Assigned task »
Set down every entry exactly as it was written.

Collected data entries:
· · · · · · ·

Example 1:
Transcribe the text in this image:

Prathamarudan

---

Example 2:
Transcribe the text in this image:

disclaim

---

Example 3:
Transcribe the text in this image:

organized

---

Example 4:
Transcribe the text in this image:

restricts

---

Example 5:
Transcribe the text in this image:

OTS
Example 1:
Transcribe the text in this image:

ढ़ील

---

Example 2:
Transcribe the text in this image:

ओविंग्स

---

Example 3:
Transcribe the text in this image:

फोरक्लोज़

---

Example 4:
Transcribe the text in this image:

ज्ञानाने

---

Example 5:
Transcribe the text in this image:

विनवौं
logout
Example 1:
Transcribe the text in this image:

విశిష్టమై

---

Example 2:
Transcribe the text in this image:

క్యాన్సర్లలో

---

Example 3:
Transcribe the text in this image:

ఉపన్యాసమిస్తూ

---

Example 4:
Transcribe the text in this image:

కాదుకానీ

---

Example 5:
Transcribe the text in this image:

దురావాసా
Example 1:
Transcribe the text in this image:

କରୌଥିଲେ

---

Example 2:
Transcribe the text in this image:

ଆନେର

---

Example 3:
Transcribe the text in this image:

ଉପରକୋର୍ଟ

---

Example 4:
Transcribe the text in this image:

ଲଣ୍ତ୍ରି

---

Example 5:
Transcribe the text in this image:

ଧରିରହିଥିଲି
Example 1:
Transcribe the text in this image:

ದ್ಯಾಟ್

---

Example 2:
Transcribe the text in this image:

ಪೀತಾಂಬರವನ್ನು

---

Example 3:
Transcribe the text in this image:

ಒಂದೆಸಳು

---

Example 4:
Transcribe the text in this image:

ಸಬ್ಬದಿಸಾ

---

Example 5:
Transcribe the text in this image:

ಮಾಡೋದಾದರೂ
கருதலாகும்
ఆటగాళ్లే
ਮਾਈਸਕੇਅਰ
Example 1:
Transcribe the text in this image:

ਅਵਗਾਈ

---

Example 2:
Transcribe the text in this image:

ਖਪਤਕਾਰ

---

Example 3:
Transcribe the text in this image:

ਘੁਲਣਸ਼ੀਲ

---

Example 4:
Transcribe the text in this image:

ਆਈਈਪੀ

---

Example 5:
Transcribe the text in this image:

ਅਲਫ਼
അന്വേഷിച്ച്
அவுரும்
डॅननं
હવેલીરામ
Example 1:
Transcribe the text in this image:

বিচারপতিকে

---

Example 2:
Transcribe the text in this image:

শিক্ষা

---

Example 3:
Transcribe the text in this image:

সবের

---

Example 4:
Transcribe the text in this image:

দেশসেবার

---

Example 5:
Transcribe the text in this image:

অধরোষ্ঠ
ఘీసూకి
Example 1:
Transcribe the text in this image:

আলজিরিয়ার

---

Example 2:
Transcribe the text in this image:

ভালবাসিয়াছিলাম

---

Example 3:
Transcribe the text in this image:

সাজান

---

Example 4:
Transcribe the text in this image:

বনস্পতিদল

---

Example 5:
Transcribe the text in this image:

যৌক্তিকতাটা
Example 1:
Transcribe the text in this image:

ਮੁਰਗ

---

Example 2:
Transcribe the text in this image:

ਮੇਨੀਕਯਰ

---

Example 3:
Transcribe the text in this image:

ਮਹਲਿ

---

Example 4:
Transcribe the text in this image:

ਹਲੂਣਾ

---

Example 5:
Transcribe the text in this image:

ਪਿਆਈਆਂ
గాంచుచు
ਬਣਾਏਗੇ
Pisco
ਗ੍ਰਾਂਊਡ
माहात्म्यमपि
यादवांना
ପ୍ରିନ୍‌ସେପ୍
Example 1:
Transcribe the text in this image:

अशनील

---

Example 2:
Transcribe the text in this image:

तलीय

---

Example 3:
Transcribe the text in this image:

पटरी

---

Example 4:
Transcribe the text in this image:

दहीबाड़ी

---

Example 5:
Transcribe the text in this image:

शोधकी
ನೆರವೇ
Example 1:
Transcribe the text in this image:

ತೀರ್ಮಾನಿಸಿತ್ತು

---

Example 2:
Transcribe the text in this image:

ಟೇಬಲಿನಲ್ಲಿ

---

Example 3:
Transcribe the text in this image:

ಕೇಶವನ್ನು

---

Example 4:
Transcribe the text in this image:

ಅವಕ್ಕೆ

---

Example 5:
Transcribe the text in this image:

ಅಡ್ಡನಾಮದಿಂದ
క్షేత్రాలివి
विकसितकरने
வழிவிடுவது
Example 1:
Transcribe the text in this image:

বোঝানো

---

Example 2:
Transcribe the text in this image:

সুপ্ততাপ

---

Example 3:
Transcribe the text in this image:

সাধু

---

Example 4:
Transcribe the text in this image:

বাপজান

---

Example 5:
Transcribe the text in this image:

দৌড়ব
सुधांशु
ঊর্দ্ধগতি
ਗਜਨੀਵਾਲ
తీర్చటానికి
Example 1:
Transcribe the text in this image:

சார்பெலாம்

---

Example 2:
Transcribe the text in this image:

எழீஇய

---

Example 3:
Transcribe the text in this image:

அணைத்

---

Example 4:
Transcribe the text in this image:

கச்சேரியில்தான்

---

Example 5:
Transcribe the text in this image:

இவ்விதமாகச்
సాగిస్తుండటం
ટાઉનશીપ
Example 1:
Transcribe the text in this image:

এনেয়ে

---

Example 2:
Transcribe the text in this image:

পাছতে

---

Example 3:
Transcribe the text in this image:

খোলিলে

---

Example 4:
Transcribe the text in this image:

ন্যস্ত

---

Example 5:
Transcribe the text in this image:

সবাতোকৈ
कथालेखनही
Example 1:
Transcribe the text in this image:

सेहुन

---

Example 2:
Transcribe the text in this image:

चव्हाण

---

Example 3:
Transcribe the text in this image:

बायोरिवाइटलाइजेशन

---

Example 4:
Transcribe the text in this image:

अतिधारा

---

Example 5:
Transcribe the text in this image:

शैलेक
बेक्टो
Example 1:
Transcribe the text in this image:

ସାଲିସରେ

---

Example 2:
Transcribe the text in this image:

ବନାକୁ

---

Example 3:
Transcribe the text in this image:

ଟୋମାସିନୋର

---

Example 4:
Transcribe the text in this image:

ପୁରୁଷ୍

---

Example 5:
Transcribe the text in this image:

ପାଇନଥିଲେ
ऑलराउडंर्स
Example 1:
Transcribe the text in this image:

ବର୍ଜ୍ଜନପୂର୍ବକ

· · · · · · ·

Task result »
Example 1:
Transcribe the text in this image:

Prathamarudan

---

Example 2:
Transcribe the text in this image:

disclaim

---

Example 3:
Transcribe the text in this image:

organized

---

Example 4:
Transcribe the text in this image:

restricts

---

Example 5:
Transcribe the text in this image:

OTS
Example 1:
Transcribe the text in this image:

ढ़ील

---

Example 2:
Transcribe the text in this image:

ओविंग्स

---

Example 3:
Transcribe the text in this image:

फोरक्लोज़

---

Example 4:
Transcribe the text in this image:

ज्ञानाने

---

Example 5:
Transcribe the text in this image:

विनवौं
logout
Example 1:
Transcribe the text in this image:

విశిష్టమై

---

Example 2:
Transcribe the text in this image:

క్యాన్సర్లలో

---

Example 3:
Transcribe the text in this image:

ఉపన్యాసమిస్తూ

---

Example 4:
Transcribe the text in this image:

కాదుకానీ

---

Example 5:
Transcribe the text in this image:

దురావాసా
Example 1:
Transcribe the text in this image:

କରୌଥିଲେ

---

Example 2:
Transcribe the text in this image:

ଆନେର

---

Example 3:
Transcribe the text in this image:

ଉପରକୋର୍ଟ

---

Example 4:
Transcribe the text in this image:

ଲଣ୍ତ୍ରି

---

Example 5:
Transcribe the text in this image:

ଧରିରହିଥିଲି
Example 1:
Transcribe the text in this image:

ದ್ಯಾಟ್

---

Example 2:
Transcribe the text in this image:

ಪೀತಾಂಬರವನ್ನು

---

Example 3:
Transcribe the text in this image:

ಒಂದೆಸಳು

---

Example 4:
Transcribe the text in this image:

ಸಬ್ಬದಿಸಾ

---

Example 5:
Transcribe the text in this image:

ಮಾಡೋದಾದರೂ
கருதலாகும்
ఆటగాళ్లే
ਮਾਈਸਕੇਅਰ
Example 1:
Transcribe the text in this image:

ਅਵਗਾਈ

---

Example 2:
Transcribe the text in this image:

ਖਪਤਕਾਰ

---

Example 3:
Transcribe the text in this image:

ਘੁਲਣਸ਼ੀਲ

---

Example 4:
Transcribe the text in this image:

ਆਈਈਪੀ

---

Example 5:
Transcribe the text in this image:

ਅਲਫ਼
അന്വേഷിച്ച്
அவுரும்
डॅननं
હવેલીરામ
Example 1:
Transcribe the text in this image:

বিচারপতিকে

---

Example 2:
Transcribe the text in this image:

শিক্ষা

---

Example 3:
Transcribe the text in this image:

সবের

---

Example 4:
Transcribe the text in this image:

দেশসেবার

---

Example 5:
Transcribe the text in this image:

অধরোষ্ঠ
ఘీసూకి
Example 1:
Transcribe the text in this image:

আলজিরিয়ার

---

Example 2:
Transcribe the text in this image:

ভালবাসিয়াছিলাম

---

Example 3:
Transcribe the text in this image:

সাজান

---

Example 4:
Transcribe the text in this image:

বনস্পতিদল

---

Example 5:
Transcribe the text in this image:

যৌক্তিকতাটা
Example 1:
Transcribe the text in this image:

ਮੁਰਗ

---

Example 2:
Transcribe the text in this image:

ਮੇਨੀਕਯਰ

---

Example 3:
Transcribe the text in this image:

ਮਹਲਿ

---

Example 4:
Transcribe the text in this image:

ਹਲੂਣਾ

---

Example 5:
Transcribe the text in this image:

ਪਿਆਈਆਂ
గాంచుచు
ਬਣਾਏਗੇ
Pisco
ਗ੍ਰਾਂਊਡ
माहात्म्यमपि
यादवांना
ପ୍ରିନ୍‌ସେପ୍
Example 1:
Transcribe the text in this image:

अशनील

---

Example 2:
Transcribe the text in this image:

तलीय

---

Example 3:
Transcribe the text in this image:

पटरी

---

Example 4:
Transcribe the text in this image:

दहीबाड़ी

---

Example 5:
Transcribe the text in this image:

शोधकी
ನೆರವೇ
Example 1:
Transcribe the text in this image:

ತೀರ್ಮಾನಿಸಿತ್ತು

---

Example 2:
Transcribe the text in this image:

ಟೇಬಲಿನಲ್ಲಿ

---

Example 3:
Transcribe the text in this image:

ಕೇಶವನ್ನು

---

Example 4:
Transcribe the text in this image:

ಅವಕ್ಕೆ

---

Example 5:
Transcribe the text in this image:

ಅಡ್ಡನಾಮದಿಂದ
క్షేత్రాలివి
विकसितकरने
வழிவிடுவது
Example 1:
Transcribe the text in this image:

বোঝানো

---

Example 2:
Transcribe the text in this image:

সুপ্ততাপ

---

Example 3:
Transcribe the text in this image:

সাধু

---

Example 4:
Transcribe the text in this image:

বাপজান

---

Example 5:
Transcribe the text in this image:

দৌড়ব
सुधांशु
ঊর্দ্ধগতি
ਗਜਨੀਵਾਲ
తీర్చటానికి
Example 1:
Transcribe the text in this image:

சார்பெலாம்

---

Example 2:
Transcribe the text in this image:

எழீஇய

---

Example 3:
Transcribe the text in this image:

அணைத்

---

Example 4:
Transcribe the text in this image:

கச்சேரியில்தான்

---

Example 5:
Transcribe the text in this image:

இவ்விதமாகச்
సాగిస్తుండటం
ટાઉનશીપ
Example 1:
Transcribe the text in this image:

এনেয়ে

---

Example 2:
Transcribe the text in this image:

পাছতে

---

Example 3:
Transcribe the text in this image:

খোলিলে

---

Example 4:
Transcribe the text in this image:

ন্যস্ত

---

Example 5:
Transcribe the text in this image:

সবাতোকৈ
कथालेखनही
Example 1:
Transcribe the text in this image:

सेहुन

---

Example 2:
Transcribe the text in this image:

चव्हाण

---

Example 3:
Transcribe the text in this image:

बायोरिवाइटलाइजेशन

---

Example 4:
Transcribe the text in this image:

अतिधारा

---

Example 5:
Transcribe the text in this image:

शैलेक
बेक्टो
Example 1:
Transcribe the text in this image:

ସାଲିସରେ

---

Example 2:
Transcribe the text in this image:

ବନାକୁ

---

Example 3:
Transcribe the text in this image:

ଟୋମାସିନୋର

---

Example 4:
Transcribe the text in this image:

ପୁରୁଷ୍

---

Example 5:
Transcribe the text in this image:

ପାଇନଥିଲେ
ऑलराउडंर्स
Example 1:
Transcribe the text in this image:

ବର୍ଜ୍ଜନପୂର୍ବକ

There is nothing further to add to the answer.